Content starts

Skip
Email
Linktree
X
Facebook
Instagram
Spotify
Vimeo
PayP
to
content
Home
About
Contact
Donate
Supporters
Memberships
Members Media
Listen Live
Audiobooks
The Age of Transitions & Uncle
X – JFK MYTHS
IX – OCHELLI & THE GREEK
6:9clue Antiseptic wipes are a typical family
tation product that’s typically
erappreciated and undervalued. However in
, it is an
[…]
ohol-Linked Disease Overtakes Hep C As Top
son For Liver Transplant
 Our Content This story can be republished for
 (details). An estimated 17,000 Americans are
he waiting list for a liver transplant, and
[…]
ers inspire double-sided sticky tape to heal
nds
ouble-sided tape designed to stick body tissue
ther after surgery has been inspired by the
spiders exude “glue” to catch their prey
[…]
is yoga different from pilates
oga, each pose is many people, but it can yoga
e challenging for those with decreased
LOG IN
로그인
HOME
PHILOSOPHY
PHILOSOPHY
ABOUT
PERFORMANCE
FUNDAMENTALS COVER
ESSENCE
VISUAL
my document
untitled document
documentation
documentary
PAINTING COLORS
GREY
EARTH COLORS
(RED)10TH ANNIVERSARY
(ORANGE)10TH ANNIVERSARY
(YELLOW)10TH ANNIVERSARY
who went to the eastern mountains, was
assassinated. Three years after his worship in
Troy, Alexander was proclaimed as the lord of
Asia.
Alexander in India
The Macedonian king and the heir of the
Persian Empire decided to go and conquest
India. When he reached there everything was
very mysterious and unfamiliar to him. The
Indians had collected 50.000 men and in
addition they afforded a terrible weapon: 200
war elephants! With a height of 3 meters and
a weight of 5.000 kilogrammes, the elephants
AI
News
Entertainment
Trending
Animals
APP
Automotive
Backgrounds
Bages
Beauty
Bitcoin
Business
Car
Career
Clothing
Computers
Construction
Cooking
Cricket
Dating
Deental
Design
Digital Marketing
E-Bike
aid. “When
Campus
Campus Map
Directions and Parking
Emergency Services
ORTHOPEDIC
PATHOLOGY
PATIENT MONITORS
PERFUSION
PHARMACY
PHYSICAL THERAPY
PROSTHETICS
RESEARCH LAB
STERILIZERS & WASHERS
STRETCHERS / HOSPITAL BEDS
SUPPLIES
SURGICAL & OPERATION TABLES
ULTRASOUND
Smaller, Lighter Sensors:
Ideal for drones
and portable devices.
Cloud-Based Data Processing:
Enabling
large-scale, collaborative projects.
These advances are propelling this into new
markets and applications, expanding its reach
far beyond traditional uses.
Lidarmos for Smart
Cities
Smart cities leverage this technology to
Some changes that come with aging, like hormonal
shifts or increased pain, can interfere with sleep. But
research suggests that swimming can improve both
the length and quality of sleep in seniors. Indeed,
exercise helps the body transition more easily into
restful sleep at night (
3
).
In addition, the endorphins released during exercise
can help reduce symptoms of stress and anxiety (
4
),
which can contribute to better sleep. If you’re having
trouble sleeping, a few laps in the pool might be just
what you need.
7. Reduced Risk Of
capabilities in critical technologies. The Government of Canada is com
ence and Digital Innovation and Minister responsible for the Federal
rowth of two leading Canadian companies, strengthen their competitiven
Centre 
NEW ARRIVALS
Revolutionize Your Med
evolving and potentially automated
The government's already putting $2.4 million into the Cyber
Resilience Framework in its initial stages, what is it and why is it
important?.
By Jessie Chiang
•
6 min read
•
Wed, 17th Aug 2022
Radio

Content ends

**JOB ITEM**
From where "what you need." appears to the last line of the listing above, please write out every line exactly; leave out the rest.

**RESPONSE TO THIS TASK**
what you need.
7. Reduced Risk Of
capabilities in critical technologies. The Government of Canada is com
ence and Digital Innovation and Minister responsible for the Federal
rowth of two leading Canadian companies, strengthen their competitiven
Centre 
NEW ARRIVALS
Revolutionize Your Med
evolving and potentially automated
The government's already putting $2.4 million into the Cyber
Resilience Framework in its initial stages, what is it and why is it
important?.
By Jessie Chiang
•
6 min read
•
Wed, 17th Aug 2022
Radio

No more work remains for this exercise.